The problem | Please echo the lines from the one containing "## ANNEXURE 6A: HOLIDAY LIST FOR 2022" through the one containing "## Aye Finance P Ltd", both included, reproducing them without any change.

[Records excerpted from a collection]
● ● ● ● ●
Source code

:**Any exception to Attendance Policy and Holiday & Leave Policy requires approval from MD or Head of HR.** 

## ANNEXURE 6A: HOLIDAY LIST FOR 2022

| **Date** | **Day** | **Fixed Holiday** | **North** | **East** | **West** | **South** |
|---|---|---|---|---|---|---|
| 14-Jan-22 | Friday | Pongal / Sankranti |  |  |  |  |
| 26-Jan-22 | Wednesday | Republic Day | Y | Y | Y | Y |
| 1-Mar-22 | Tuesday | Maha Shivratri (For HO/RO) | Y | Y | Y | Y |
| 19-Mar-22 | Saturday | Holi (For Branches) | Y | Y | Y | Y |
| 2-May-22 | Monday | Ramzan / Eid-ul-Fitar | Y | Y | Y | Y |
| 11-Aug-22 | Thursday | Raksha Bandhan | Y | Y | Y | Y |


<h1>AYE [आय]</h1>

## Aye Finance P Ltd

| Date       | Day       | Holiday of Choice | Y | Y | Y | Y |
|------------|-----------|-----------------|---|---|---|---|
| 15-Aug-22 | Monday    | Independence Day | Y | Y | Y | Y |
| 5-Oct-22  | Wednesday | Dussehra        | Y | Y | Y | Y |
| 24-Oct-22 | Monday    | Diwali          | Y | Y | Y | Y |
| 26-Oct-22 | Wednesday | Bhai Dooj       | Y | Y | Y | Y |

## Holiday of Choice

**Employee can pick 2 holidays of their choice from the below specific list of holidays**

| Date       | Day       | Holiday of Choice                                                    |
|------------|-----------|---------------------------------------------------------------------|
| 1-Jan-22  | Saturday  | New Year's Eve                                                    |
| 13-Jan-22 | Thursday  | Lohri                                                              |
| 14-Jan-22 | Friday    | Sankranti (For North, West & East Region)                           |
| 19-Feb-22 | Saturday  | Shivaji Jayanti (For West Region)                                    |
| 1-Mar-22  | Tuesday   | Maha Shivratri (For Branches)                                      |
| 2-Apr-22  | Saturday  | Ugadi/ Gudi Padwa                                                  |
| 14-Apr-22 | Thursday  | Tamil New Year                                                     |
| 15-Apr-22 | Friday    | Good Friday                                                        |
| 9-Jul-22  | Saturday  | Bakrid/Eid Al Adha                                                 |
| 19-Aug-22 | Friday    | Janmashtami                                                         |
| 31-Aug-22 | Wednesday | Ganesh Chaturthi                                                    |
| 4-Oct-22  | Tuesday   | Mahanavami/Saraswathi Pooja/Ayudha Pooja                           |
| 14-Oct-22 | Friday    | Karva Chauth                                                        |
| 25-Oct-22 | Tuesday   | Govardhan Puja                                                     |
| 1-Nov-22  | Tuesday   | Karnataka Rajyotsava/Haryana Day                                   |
● ● ● ● ●
Response area |
## ANNEXURE 6A: HOLIDAY LIST FOR 2022

| **Date** | **Day** | **Fixed Holiday** | **North** | **East** | **West** | **South** |
|---|---|---|---|---|---|---|
| 14-Jan-22 | Friday | Pongal / Sankranti |  |  |  |  |
| 26-Jan-22 | Wednesday | Republic Day | Y | Y | Y | Y |
| 1-Mar-22 | Tuesday | Maha Shivratri (For HO/RO) | Y | Y | Y | Y |
| 19-Mar-22 | Saturday | Holi (For Branches) | Y | Y | Y | Y |
| 2-May-22 | Monday | Ramzan / Eid-ul-Fitar | Y | Y | Y | Y |
| 11-Aug-22 | Thursday | Raksha Bandhan | Y | Y | Y | Y |


<h1>AYE [आय]</h1>

## Aye Finance P Ltd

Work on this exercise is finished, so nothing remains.